平成30年7月5日、第3次地方制度調査会が発足した。
憲法の地方自治の理念を生かすべく地方制度全般に検討を加え、改善していくのが地方制度調査会の役割である。
今回はとくに、「人口減少が深刻化し高齢者人口がピークを迎える2040年頃から逆算し顕在化する諸課題に対応する観点から、圏域における地方公共団体の協力関係、公・共・私のベストミックスその他の必要な地方行政体制のあり方について、調査審議を求める」のだという。
すでに第31次地方制度調査会で「人口減少社会に的確に対応する地方行政体制及びガバナンスのあり方に関する答申」が示されており、人口減少社会に対する地方行政のあり方についてはその方向性は示されている。
今回はさらに2040年という目標を掲げ、そこから逆算して、必要な体制について調査審議を進めるのだという。
ところで、この2040年から逆算して行う議論については、調査会発足に先立ち、7月3日に総務省より「自治体戦略2040構想研究会」の第二次報告が発表されており、この報告が調査会の議論のたたき台となるようだ。だがこの報告書を見る限り、どうも妙な方向へと進みそうで嫌な予感がする。

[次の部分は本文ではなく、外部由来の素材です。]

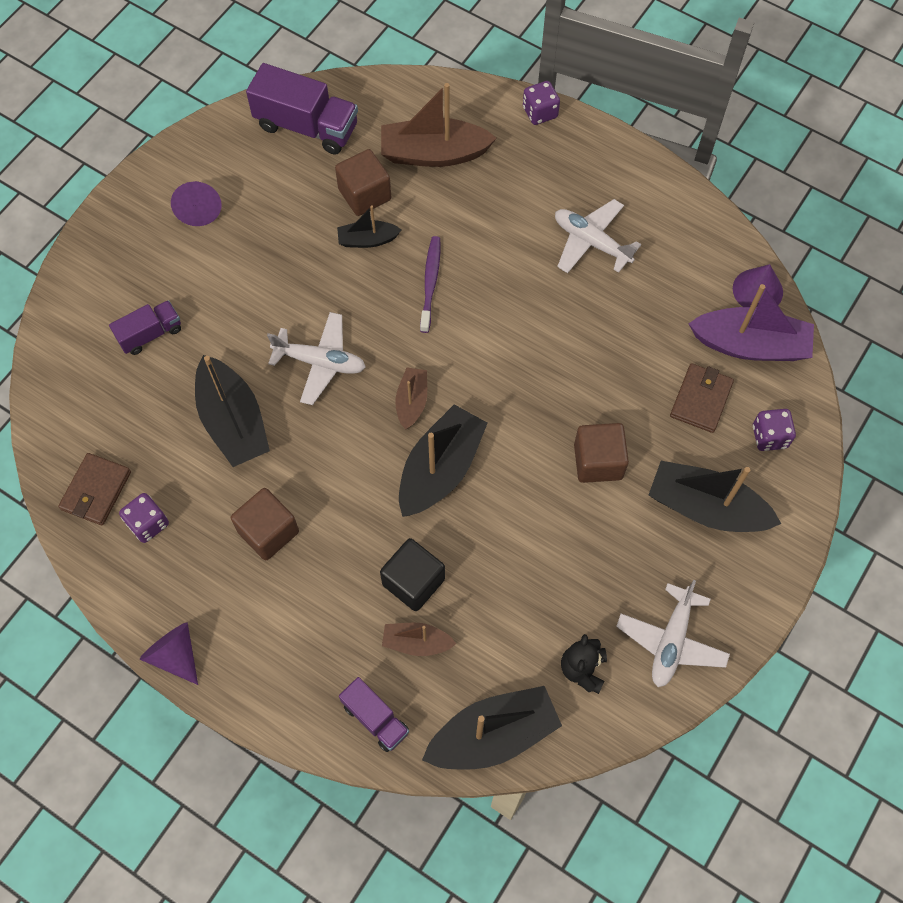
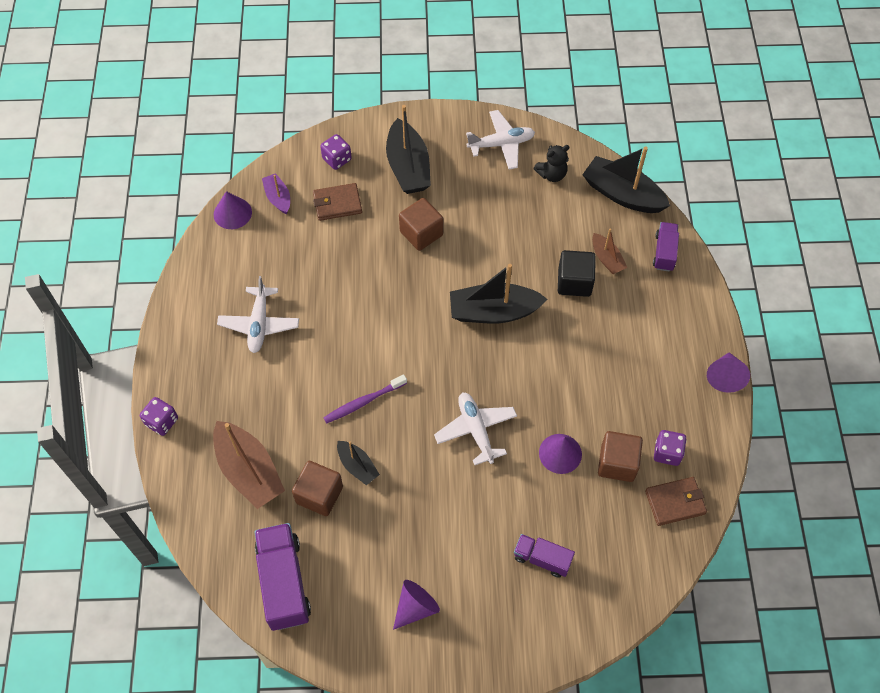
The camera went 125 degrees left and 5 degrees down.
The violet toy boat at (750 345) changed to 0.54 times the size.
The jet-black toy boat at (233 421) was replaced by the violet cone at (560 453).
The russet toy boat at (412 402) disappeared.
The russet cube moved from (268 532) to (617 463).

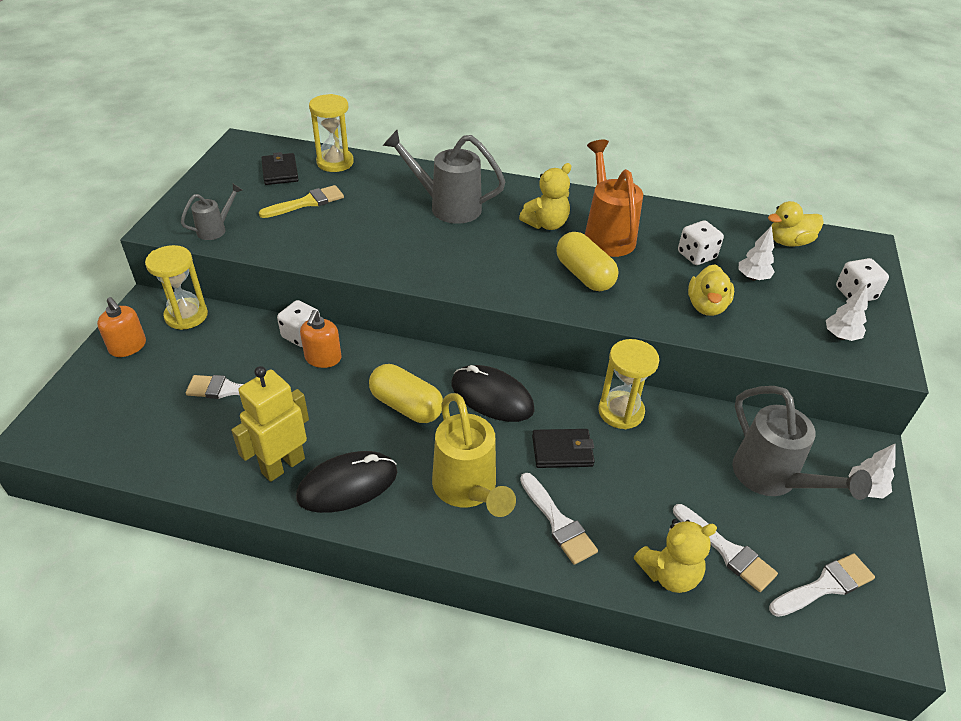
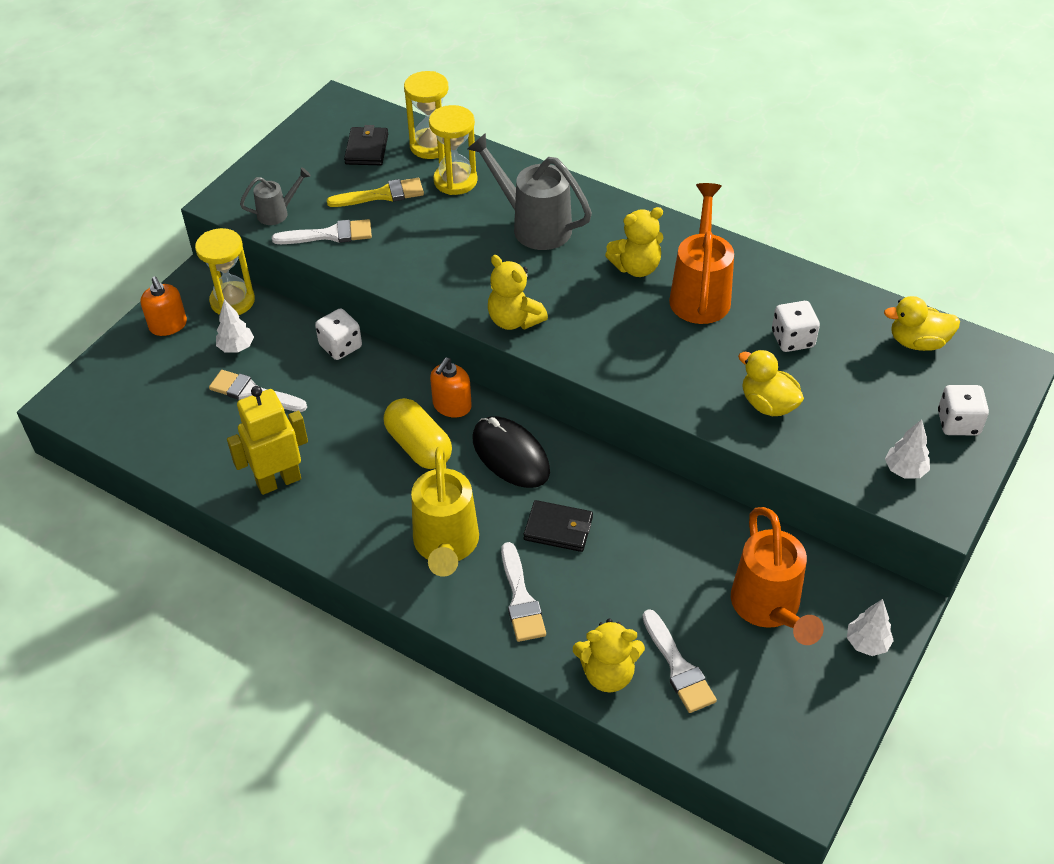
The camera went 20 degrees right and 5 degrees up.
The pure white tree moved from (752 277) to (236 347).
The golden pill shape at (584 275) disappeared.
The golden duck at (706 306) turned 105 degrees clockwise.
The orange soap dispenser moved from (323 358) to (452 406).
The golden hourglass moved from (621 412) to (455 181).
The grey watering pot at (772 479) became the orange watering pot at (768 608).
The jet-black computer mouse at (347 485) disappeared.
The pure white paintbrush moved from (825 585) to (329 235).
The golden stuffed bear at (514 320) appeared.

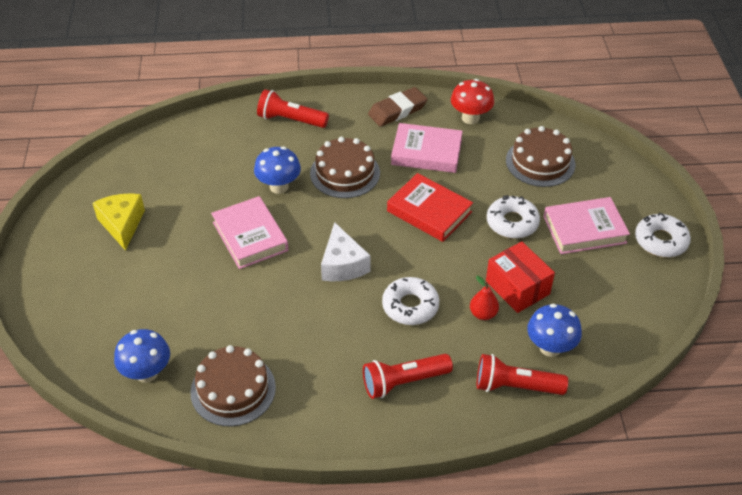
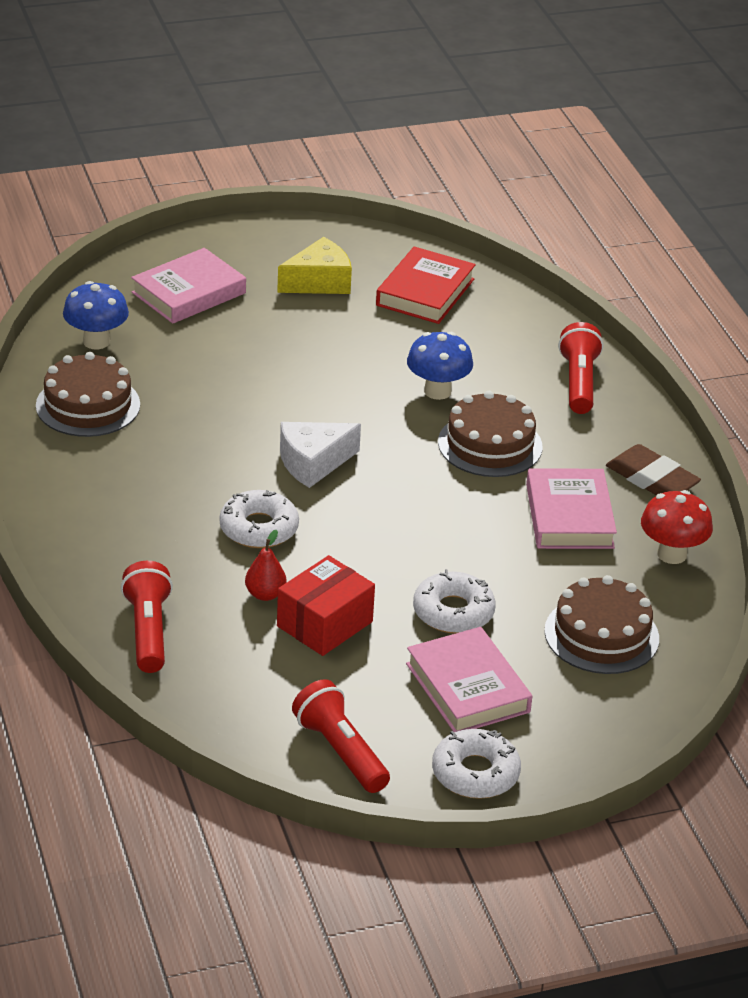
The camera went 75 degrees right and 10 degrees down.
The crimson hardback moved from (429 211) to (425 292).
The rosy hardback moved from (250 236) to (188 293).
The blue mushroom at (550 347) disappeared.
The crimson flashlight moved from (403 382) to (340 751).

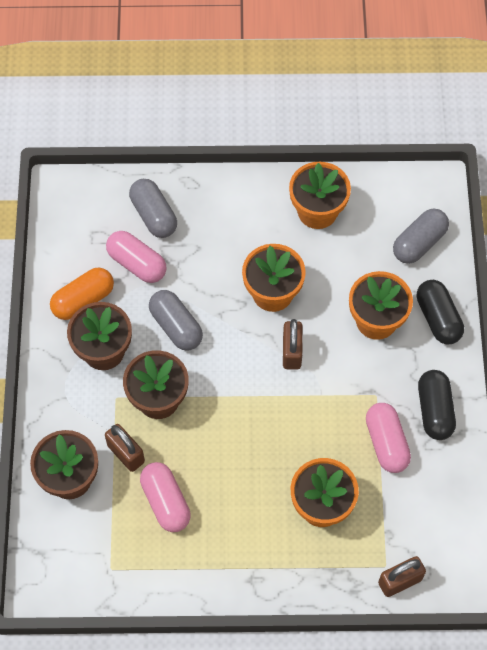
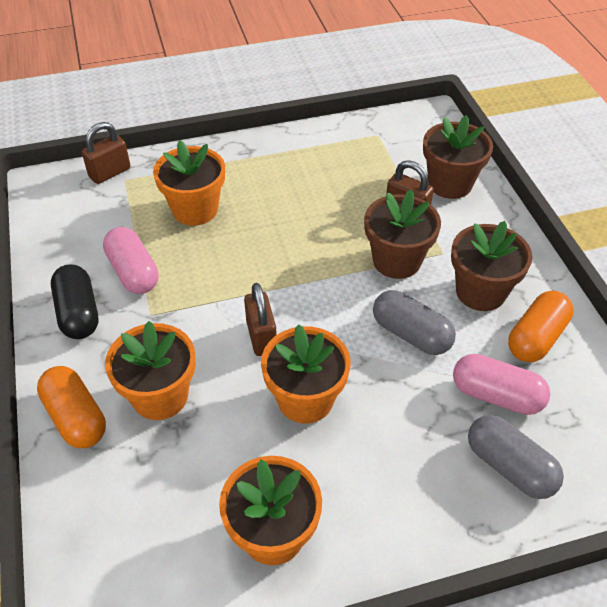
The camera went 165 degrees right and 15 degrees down.
The grey pill shape at (419 243) disappeared.
The jet-black pill shape at (438 318) became the orange pill shape at (76 417).
The rosy pill shape at (165 502) disappeared.

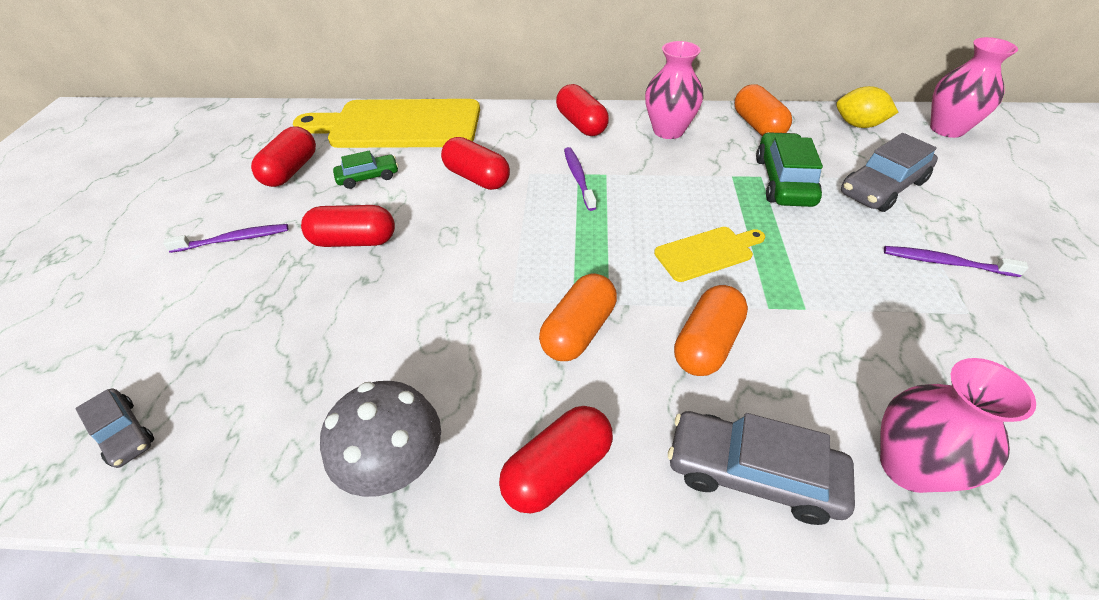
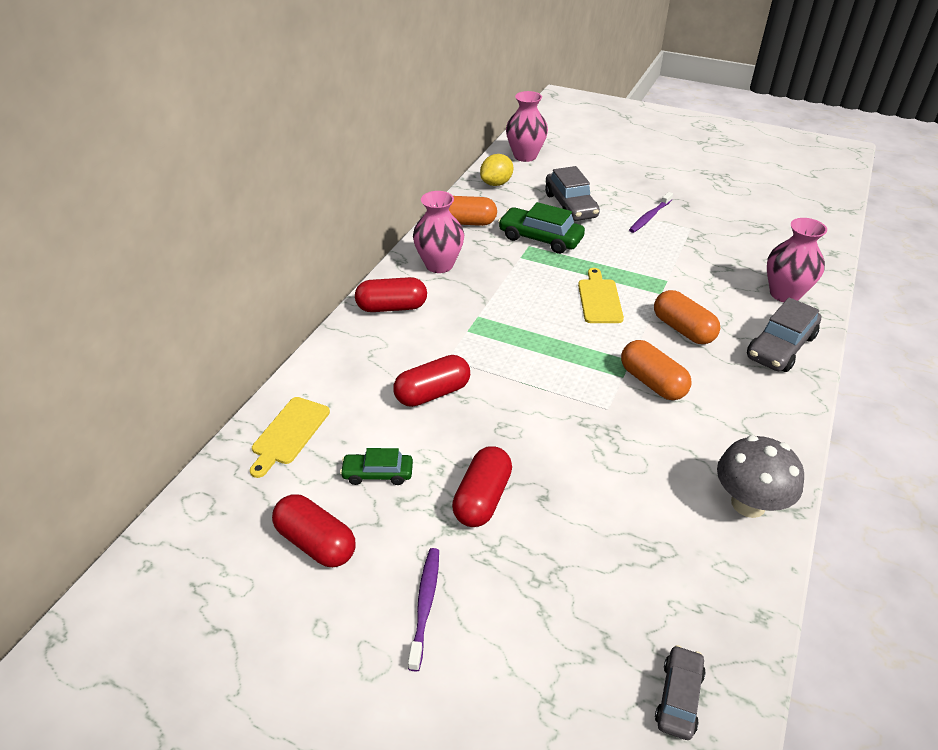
The camera went 70 degrees left and 5 degrees down.
The golden cutting board at (399 125) changed to 0.47 times the size.
The violet dental brush at (578 178) disappeared.
The leaf-green car at (368 177) turned 90 degrees counterclockwise.
The grey car at (123 433) turned 45 degrees counterclockwise.
The crimson pill shape at (557 470) disappeared.

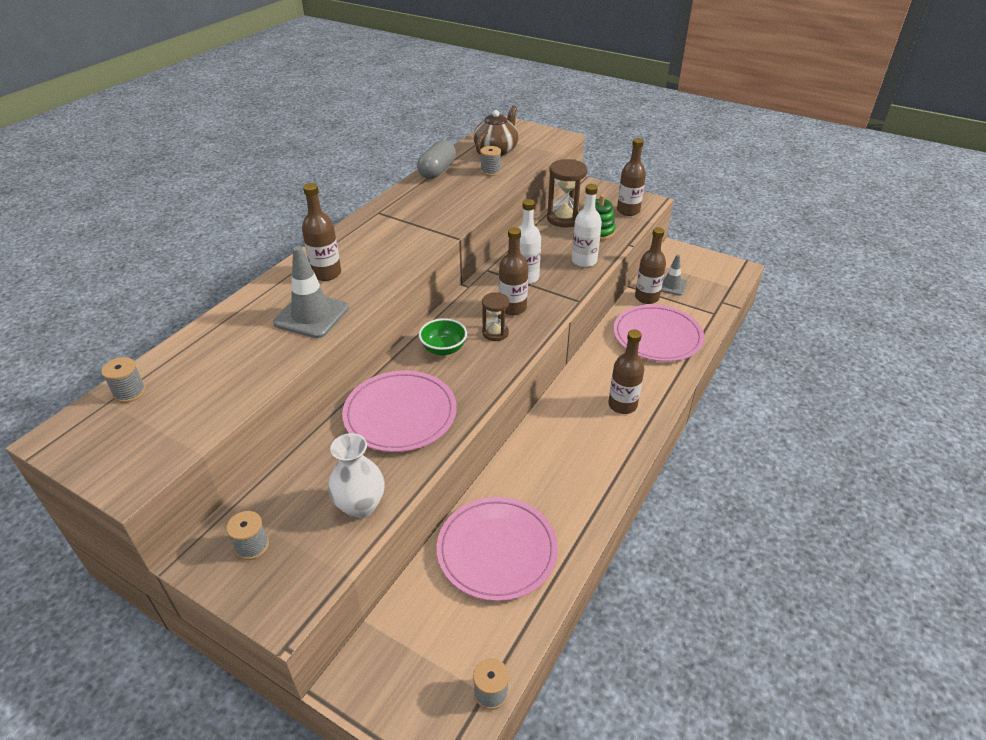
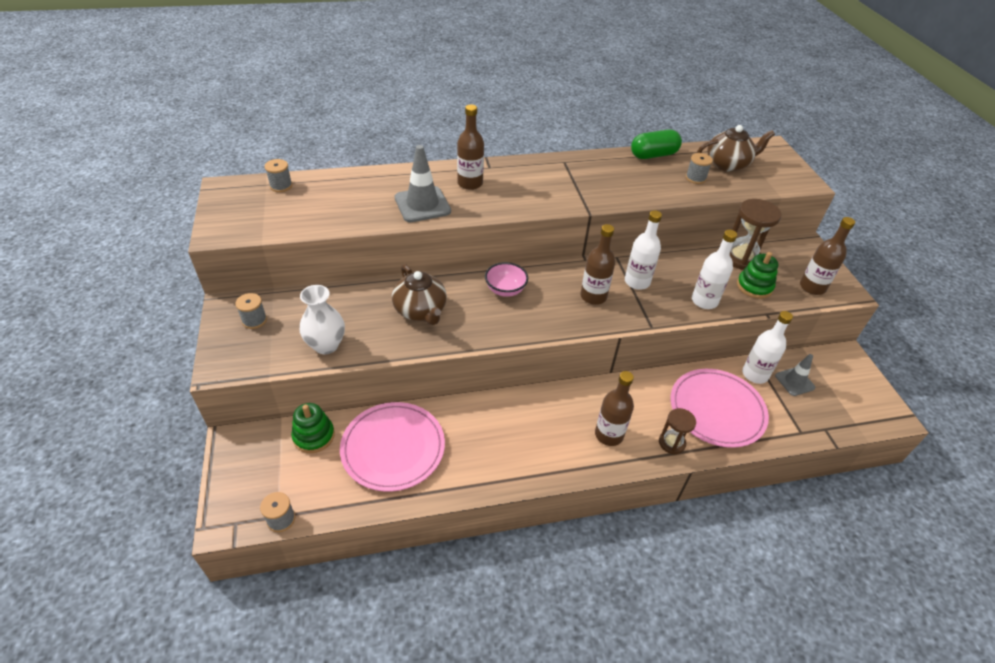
The camera went 45 degrees right and 5 degrees up.
The grey pill shape at (437 171) became the leaf-green pill shape at (653 155).
The russet bottle at (646 298) became the pure white bottle at (755 374).
The russet hourglass moved from (495 333) to (671 443).
The leaf-green deep dish at (443 349) became the rosy deep dish at (505 290).
The rosy plate at (400 414) was replaced by the russet teapot at (421 310).
The leaf-green stacking toy at (314 436) appeared.

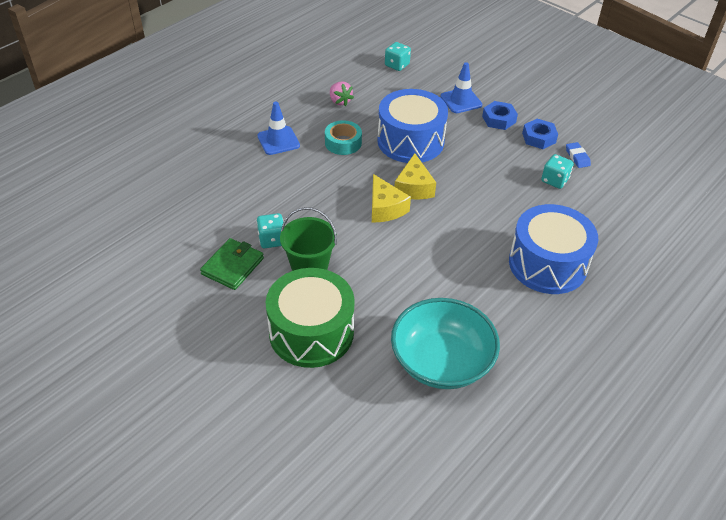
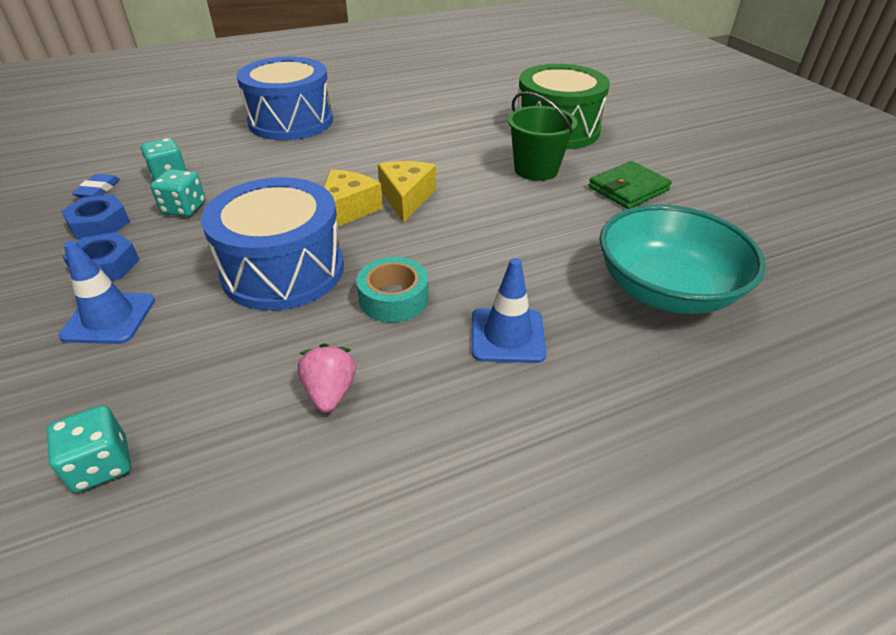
The camera went 155 degrees left and 5 degrees down.
The aqua dice moved from (272 240) to (184 208).
The aqua deep dish moved from (441 361) to (665 290).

今後の地方の未来を考えるためにも、提出されたこの「自治体戦略2040構想研究会第二次報告」を深読みしつつ、これからの自治体のあり方について考えてみたい。
「自治体戦略2040構想研究会第二次報告」(以下、報告書とする)は、人口減少・高齢化がピークを迎える2040年の日本の「内政上の危機」を明らかにするとともに、その「施策(アプリケーション)」を最大限発揮するための「自治体行政(OS)の書き換え」を構想するものだという。
〝政府の施策(アプリ)を実現するのが自治体(OS)だ〟という発想が憲法のいう地方自治の理念に沿うものなのか、筆者にはすでに違和感のある表現である。
ともあれ、そうしたOSの書き換えとしてとくに、①「スマート自治体への転換」、②「公共私によるくらしの維持」、③「圏域マネジメントと(都道府県と市町村の)二層性の柔軟化」、④「東京圏のプラットフォーム」が提起されている。
このうちなかでも①スマート自治体と③圏域マネジメントの二つが重要と思われるので、ここではこの二点に絞って見ていきたい。